Elsewhere in this cataloging bulletin there’s a proposal to add a new subject heading for “Unnecessary Surgery,” perhaps judging those who choose to have their sex reassigned to the one they always knew it was? From my arm I had a cyst removed the year before we left Tuscaloosa: the scar is still visible, the interloper gone. Almost a decade later tornadoes cut a one-mile swath through the Druid City and obliterated both our last house and the apartment we lived in, miles away, the year before. Photographs show there is nothing left of us and where we were, who we used to be, no evidence of our neighbor’s house, like ours, built post-WWII for those coming back to school on the GI Bill. Alabama and eventual NFL quarterback Joe Namath once lived there, we were told by a pilgrim snapping photographs. Now that too is gone. The Krispy Kreme’s rebuilt, but there’s no remainder of the feral cats we fed and buried there, the friendships that we started, or those that ended.

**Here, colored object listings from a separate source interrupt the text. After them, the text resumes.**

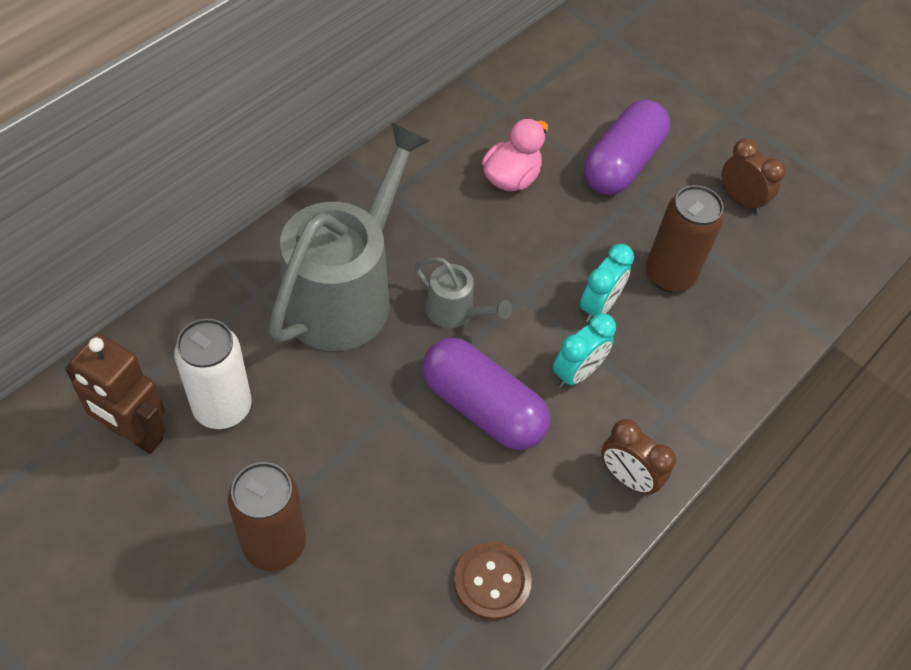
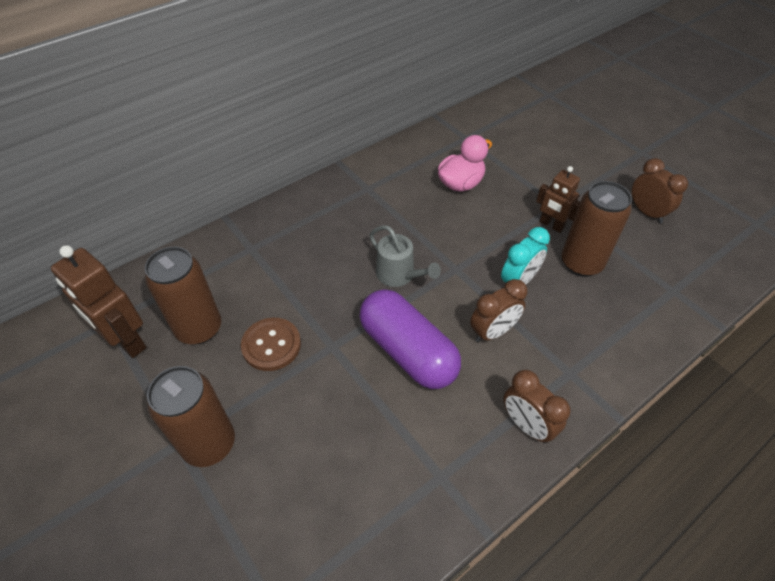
camera: 15 degrees right, 5 degrees down
white can [174,319,252,429] -> brown can [145,247,221,345]
grey watering can [268,122,430,351] -> none
brown button [454,542,532,621] -> brown button moved to [241,318,301,371]
turquoise clock [553,313,616,388] -> brown clock [470,279,527,343]
purple capsule [583,99,670,195] -> none
none -> brown robot [536,166,580,233]

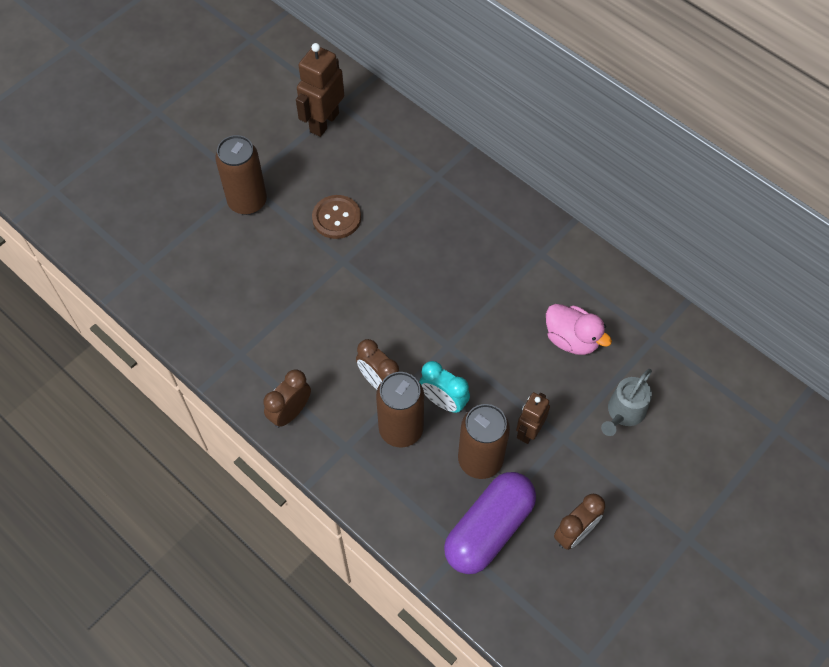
camera: 80 degrees right, 10 degrees up
brown can [145,247,221,345] -> brown can moved to [376,372,424,447]
purple capsule [359,289,461,389] -> purple capsule moved to [444,472,536,574]
grey watering can [369,225,441,287] -> grey watering can moved to [601,369,652,436]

Except for us, our pitch-shifting bits of memory and how we unreliably encode it, and what’s here on this page or others, there’s no reminder there or anywhere of our attempts, however small, to change or reclassify our world.

Yet twelve years later I can feel the vector moving. Our friends Jon and Clint now have several states from which to choose to host their wedding vows: maybe even Arizona. Twelve years later I still want a doughtnut badly.